Polenta waved his finger at him, and the mayor leaped forward to seize the book.
“Don’t lose your place, Padre, in the name of God,” he said.
It wasn’t easy even after that. The priest read to himself for a long time and then announced that he needed water. There was no water and they offered him wine, but since the book said water it must be water. It was fortunate that it had rained the night before and the drainage ditch alongside the cart track to the road was filled with muddy water. They got the water in Vittorini’s leather hat and the cock feathers were limp with water and clogged with clay.
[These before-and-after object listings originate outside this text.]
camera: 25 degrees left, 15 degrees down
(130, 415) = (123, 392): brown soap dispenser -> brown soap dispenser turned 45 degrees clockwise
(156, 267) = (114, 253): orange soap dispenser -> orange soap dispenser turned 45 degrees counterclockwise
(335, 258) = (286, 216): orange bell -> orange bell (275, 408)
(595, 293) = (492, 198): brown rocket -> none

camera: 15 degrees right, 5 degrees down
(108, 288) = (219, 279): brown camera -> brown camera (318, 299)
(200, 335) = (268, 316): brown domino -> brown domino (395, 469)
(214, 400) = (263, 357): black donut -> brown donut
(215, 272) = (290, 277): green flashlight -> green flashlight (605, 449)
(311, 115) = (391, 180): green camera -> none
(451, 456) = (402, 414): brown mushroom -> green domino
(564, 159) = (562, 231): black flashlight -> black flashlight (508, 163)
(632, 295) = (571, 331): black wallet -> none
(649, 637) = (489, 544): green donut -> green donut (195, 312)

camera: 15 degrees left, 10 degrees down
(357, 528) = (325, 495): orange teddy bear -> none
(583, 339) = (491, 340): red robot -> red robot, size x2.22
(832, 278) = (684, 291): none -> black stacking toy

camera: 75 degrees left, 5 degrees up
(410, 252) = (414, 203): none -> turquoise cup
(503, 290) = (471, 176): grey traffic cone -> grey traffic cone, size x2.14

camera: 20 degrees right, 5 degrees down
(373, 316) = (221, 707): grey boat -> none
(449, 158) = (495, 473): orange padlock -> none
Bombolini handed the hat to the priest.
“Now go in there and start
blessing, Padre,” he said.
Polenta went inside the entrance and several of the braver men went with him, staying behind the cross and the aspergillum and the priest while he flayed and scourged whatever evil spirits were hiding in the darkness of the Big Room. When he started further in, back toward the two wine cellars built into the back wall and dug far into the mountain, even Bombolini lagged behind, and so the priest was all alone when he stepped down into the first of the cellars and fell head first into the water. When he came up again and shouted for help no one went to his aid at once, because it was felt that the battle between evil and good must have been joined there and that good was losing to evil, as sometimes happens. Finally Bombolini and Vittorini crossed the room and found the priest standing waist-deep in the water and they led him out onto the dry sandy floor of the Big Room.
The ice-cold hand had slipped over Bombolini’s heart once more and his heart, or perhaps his soul, which he felt was associated with his heart, was as cold as the priest’s skin.
“It’s all over now,” one of them said. “There’s nothing left to be done.”
The cellars were flooded with four feet of water. Men began to come into the Big Room, although no one would go to the cellars. Some of them had been afraid even to stand by the entrance, for fear that the spirits, chased out of the cave by the holy water and the cross, might somehow fly down into them.
Five people at least now claim to be the one who first suggested what to do. “Get Longo,” someone said. “If anyone can do anything now it is Longo.”
When you write a history and look back you see there are many points and times when everything might have changed if it had not been for some one act. If Fabio had not gone to Montefalcone that evening, if Gambo’s bike had not been available because Gambo had been hit by a rock and Gambo had not shared a room with a woman like Gabriele and Fabio had not been pretty enough to please her, and if Tommaso Casamassima had not made his speech about brave men and good wine—Longo belongs to one of these moments.